Due imprenditori vittime di tentata estorsione

Hanno subito una tentata estorsione, aggravata da metodi mafiosi, due imprenditori, padre e figlio, residenti a Mozzanica e titolari di una ditta di costruzioni con sede a Fara d’Adda. Vantavano un credito di 30 milioni di euro, per lavori svolti in subappalto in un grosso cantiere di via Pini a Milano, ma quando è stato il momento di incassare quanto dovuto, sono iniziati i problemi. Il committente, il costruttore Lorenzo Sbraccia, titolare della "Fenice spa" si era opposto. Da lunedì è finito in carcere raggiunto, insieme ad altre otto indagati (uno ai domiciliari), da un’ordinanza di custodia cautelare emessa dal gip di Milano Fabrizio Felice per tentata estorsione aggravata dal metodo mafioso. Avrebbe fatto ricorso, secondo le ricostruzioni dei Ros dei carabinieri coordinati dal pubblico ministero antimafia Francesco De Tommasi nelle loro indagini, di "mediazioni estorsive" per convincere gli imprenditori bergamaschi - forti di un decreto ingiuntivo che appurava il credito di 30 milioni, secondo lo stato di avanzamento dei lavori - a chiudere il contenzioso non davanti ad un tribunale, ma accettando la cifra di 8 milioni.

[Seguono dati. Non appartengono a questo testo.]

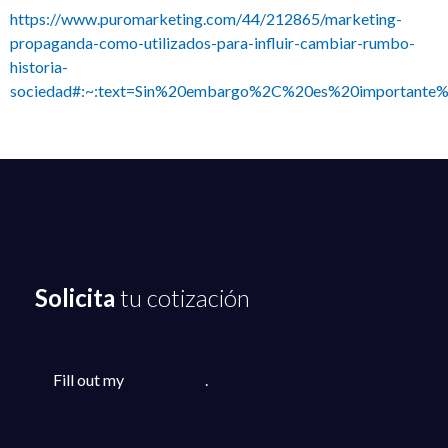
https://www.puromarketing.com/44/212865/marketing-
propaganda-como-utilizados-para-influir-cambiar-rumbo-
historia-
sociedad#:~:text=Sin%20embargo%2C%20es%20importante%
Solicita
tu cotización
Fill out my
online form
.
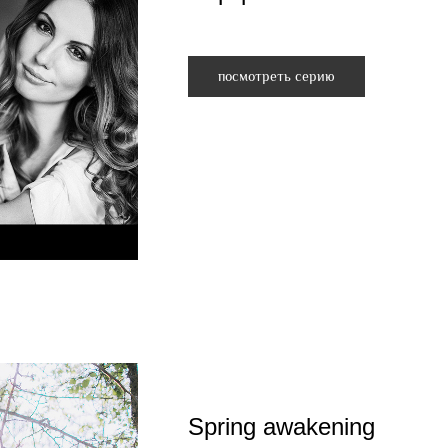
посмотреть серию
Spring awakening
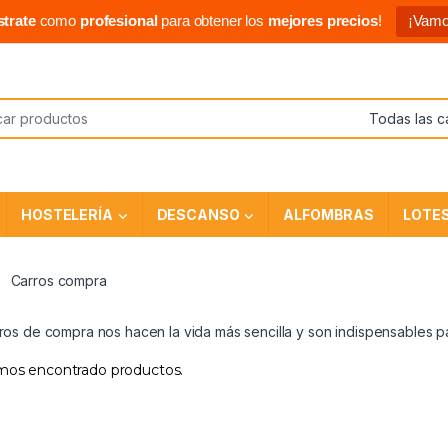
strate
como
profesional
para obtener los
mejores precios
!
¡Vamo
HOSTELERÍA
DESCANSO
ALFOMBRAS
LOTE
Carros compra
ros de compra nos hacen la vida más sencilla y son indispensables p
os encontrado productos.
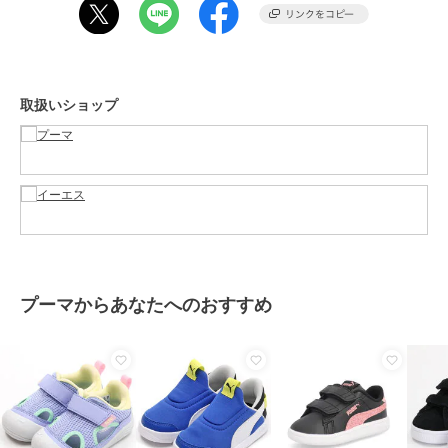
・0歳から4歳のお子様におすすめのサイズ
期間限定セール開催中
取扱いショップ
ブランド
プーマ
ショップ
プーマ
／
イーエス
商品カテゴリ
ベビーシューズ
／
ファーストシ
ューズ
性別タイプ
ボーイズ
ベビーシューズ
／
ファーストシ
ューズ
カラー
07PUMA White
プーマからあなたへのおすすめ
サイズ
13.0,14.0,15.0,16.0
素材
アッパー：人工皮革 アウトソー
ル：合成樹脂底（ＥＶＡ樹脂）
商品のお取り扱い方法
お手入れ
－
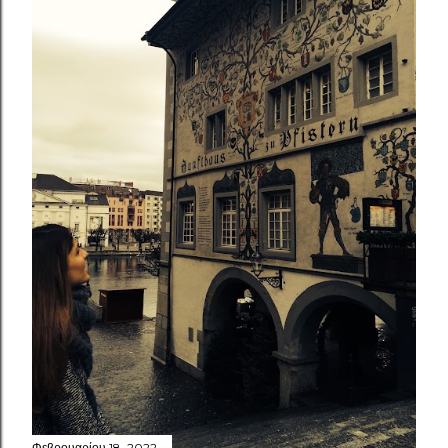
Φεβρουαρίου 18, 2022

Il filone di indagine su "Equalize" arrivato in bergamasca

L’indagine che ha portato in bergamasca è una costola della maxi inchiesta sui presunti dossieraggi illegali e accessi abusivi nelle banche dati delle Direzione Distrettuale Antimafia di Milano con al centro l’ex poliziotto e manager dell’agenzia di investigazioni "Equalize" Carmine Gallo, morto il 9 marzo. A lui Sbraccia si sarebbe rivolto per scoprire negli incartamenti si ci fossero informazioni compromettenti nei riguardi degli imprenditori di Mozzanica e sempre Gallo avrebbe, secondo le indagini, suggerito all’imprenditore le figure di "mediatori" tra soggetti vicini alle famiglie della ‘ndrangheta. Uno era Annunziatino Romeo, 59enne calabrese di Platì, ma residente a Corsico, nel milanese, ex pentito di mafia e ritenuto vicino alla cosca Barbaro Rosi: avrebbe dovuto convincere, facendo pressione e intimidendoli, gli imprenditori a chiudere la questione accettando l’offerta di 8 milioni. Secondo le intercettazioni Romeo sarebbe stato scelto "proprio per la sua fama criminale". Avrebbe avvertito gli imprenditori di prendere quei soldi altrimenti non li avrebbero presi più, marcando bene l’accento calabrese. E sarebbe stato lui a coinvolgere, nel ruolo di "mediatori" anche Francesco Baldo e il pluripregiudicato Fulvio Cilisto, entrambi residenti a Romano quando i tentativi di convincere gli imprenditori non raggiunsero gli scopi prefissati. Sarebbe stato proprio Cilisto a mettere definitivamente in allarme padre e figlio, incontrando il primo in un bar e facendo riferimento a fantomatici "calabresi di Treviglio" che, a suo dire, avrebbero avuto a cuore la chiusura del contenzioso. Entrambi i romanesi sono finiti in carcere.
La tentata estorsione non è andata a buon fine perché i vertici dell’azienda di Fara, dopo una "trattativa" durata per circa cinque mesi nel 2023, l’avrebbero interrotta anche perché gli emissari di "Fenice" sarebbero arrivati ad offrire una cifra addirittura inferiore agli 8 milioni.
Il giudice per le indagini preliminari di Milano Felice in questi giorni avvierà gli interrogatori di garanzia nei confronti delle nove persone raggiunte dalle ordinanze di custodia, in carcere come ai domiciliari.